Review of A Chilling Night of One Acts at PPA Alumni Theatre Company

    These plays had a short run earlier in October, but I enjoyed them and want to let folks know about them so you can catch them the next time they come around or the next time you get a chance to see something by these playwrights or certainly the next time you get a chance to see a PPA Alumni Theatre Company production.

    Called A Chilling Night of One Acts, the two were sort of an anticipation of Halloween soon to come.

    Obviously from the title, e.k. doolin’s “Waiting for Hecate” is delightfully stuffed with references to things theatrical and otherwise. Unlike that other Waiting, this one has three characters, not just two. They are women, not men. They do not appear to be tramps. 

    We know more about Hecate than about Godot. She was one of the Olympian goddesses, variously associated with crossroads, entrance-ways, night, light, magic, protection from witchcraft, the Moon, knowledge of herbs and poisonous plants, graves, ghosts, necromancy, and sorcery. Shakespeare found her useful in the more limited form of his day, discarding the positive aspects, as the object of worship of the witches in Macbeth  and similar references in A Midsummer Night’s Dream and Lear. I suspect that this is the Hecate that the play’s women are waiting for, in part because one of the women is named “Malkie” and one “Paddy,” which somewhat echo two of Macbeth’s witches, “Graymalkin” and “Paddock,” and they all obey Hecate. 

    For the third woman, Harper, I have found no Shakespearean relevance, but, at least in the Alumni production, she seems the smartest of the three and is surrounded by books and is reading one of them, Macbeth. Paddy’s intellectual interests take a while to develop as she is concentrating initially on chewing gum and on annoying Harper’s attempts to read by popping the gum as loudly as possible. Malkie, patting her hair and hairpieces around her, wants to have a cat. Wants to be a cat. Maybe she becomes one by the end. If these three waiting for Hecate are also witches, she seems to be the most likely to be one. Or at least a witch’s cat. But very gentle and sleeping a lot.

    As Malkie sleeps, Paddy insists on talking, and Harper puts her book down. They are interesting to listen to as they discuss witches, good witches and bad witches and demons and the Piasa Bird and Mark Twain. And as they talk, Paddy more than holds her own in the conversation, growing more knowledgeable, it would seem, even more intelligent. They are almost as good as Vladimir and Estragon at keeping themselves, and us, entertained, thanks to the cleverness of their two playwrights, e.k. doolin and Samuel Beckett.

    Did Hecate reward their waiting? Maybe, maybe not. Who’s to say?

    Director Rachel Tibbetts guided the actors, Summer Baer as Malkie, Autumn Hales as Harper, and Katie Leemon as Paddy, perched on large plinth-like boxes, to their rich performances, with costumes designed by Liz Henning and lighting by Technical Director Michael Musgrave-Perkins.

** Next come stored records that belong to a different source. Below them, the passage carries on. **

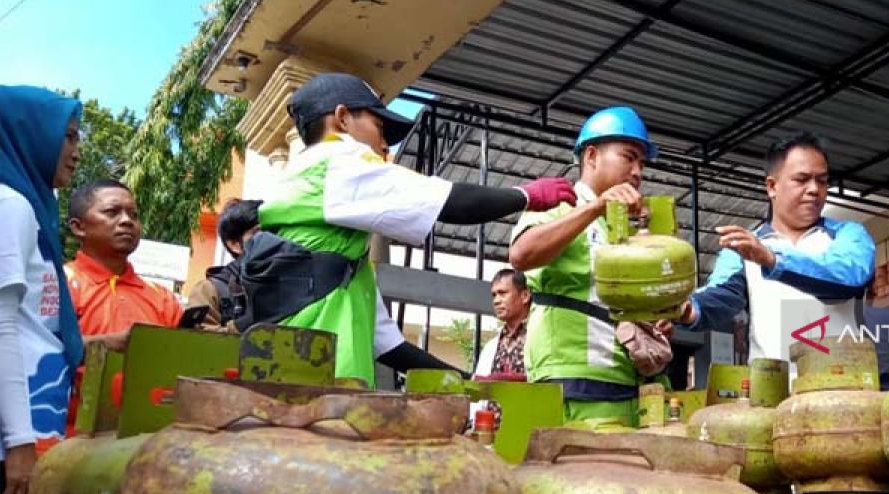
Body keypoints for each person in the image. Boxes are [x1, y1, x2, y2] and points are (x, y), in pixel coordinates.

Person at [241, 72, 575, 385]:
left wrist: (468, 381)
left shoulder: (341, 259)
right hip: (316, 390)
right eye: (378, 126)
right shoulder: (338, 160)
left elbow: (390, 347)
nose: (385, 145)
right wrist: (526, 196)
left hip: (290, 379)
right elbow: (448, 202)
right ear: (342, 118)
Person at [0, 86, 85, 494]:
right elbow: (2, 329)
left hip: (24, 427)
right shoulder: (10, 208)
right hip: (15, 437)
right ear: (27, 133)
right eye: (69, 133)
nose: (76, 150)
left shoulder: (27, 208)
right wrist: (19, 447)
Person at [509, 106, 670, 426]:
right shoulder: (560, 203)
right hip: (571, 380)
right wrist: (596, 207)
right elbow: (521, 254)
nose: (638, 171)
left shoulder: (626, 225)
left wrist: (656, 321)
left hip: (627, 381)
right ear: (592, 156)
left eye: (642, 162)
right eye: (629, 156)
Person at [678, 132, 875, 362]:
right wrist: (686, 309)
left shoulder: (849, 235)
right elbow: (722, 296)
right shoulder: (744, 249)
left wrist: (773, 260)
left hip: (842, 387)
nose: (814, 189)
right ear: (772, 186)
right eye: (802, 179)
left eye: (822, 181)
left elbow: (849, 277)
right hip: (773, 390)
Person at [65, 180, 183, 344]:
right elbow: (37, 349)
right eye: (112, 212)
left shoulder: (163, 298)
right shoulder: (60, 284)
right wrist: (106, 343)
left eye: (134, 215)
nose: (127, 221)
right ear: (78, 227)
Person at [187, 198, 261, 329]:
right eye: (258, 234)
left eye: (273, 232)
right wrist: (244, 324)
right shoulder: (209, 290)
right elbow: (197, 341)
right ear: (234, 244)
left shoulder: (288, 281)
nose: (269, 240)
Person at [474, 268, 531, 379]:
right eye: (494, 295)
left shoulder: (539, 336)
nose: (496, 301)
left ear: (525, 296)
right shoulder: (490, 347)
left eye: (502, 293)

    The second one-act, “The Privilege of Being Second,” by Eric Satterfield & David Nonemaker, must be discussed with care because of the great risk of spoilers.

    The play is set in a city (or country) that has passed a law that families may have only one son. If they have a second, that child must be yielded to the government, to what fate is not clear. As the tension builds, that fate might be death, and perhaps also the death of the parents. Camille and John Winter have a second son. He is now of high-school age, but he has never left the house. If this strains credulity, trust the playwrights and the actors to help you suspend your disbelief for the length of the play, though you may be asking questions later. 

    LaWanda Jackson and Eric Satterfield played the parents, very loving parents, carefully providing an education for Alexander Huber’s Reese and a comfortable and fulfilling life. While envious of his older brother Wyatt, played with some brotherly care and concern by Andre Eslamian, Reese is less resentful than one might expect. Satterfield doubles – sort of – as Lt. Elliot Graham of the local police, come to check up on the rumors that a second son has been spotted at the Winter residence. This reinforces the need for Reese to be doubly careful of what he does. 

    Coincidentally, Albion Theatre just opened Mindgame, another play mined with spoilers that turns everything upside down at the end. It, too, makes for fascinating theatre and, afterwards, for pleasure in picking out the holes you now see in its logic.

    Satterfield directed, as well as wrote and acted in, “The Privilege of Being Second,” carefully guiding the actors and us around the holes. Summer Baer was the Stage Manager, Liz Henning again the Costume Designer, and Michael Musgrave-Perkins again the Lighting Designer and Technical Director. Ryan Lawson-Maeske was the Fight Choreographer and Rachel Tibbetts the Intimacy Coordinator.

    I always appreciate companies finding room for a couple of good one-acts.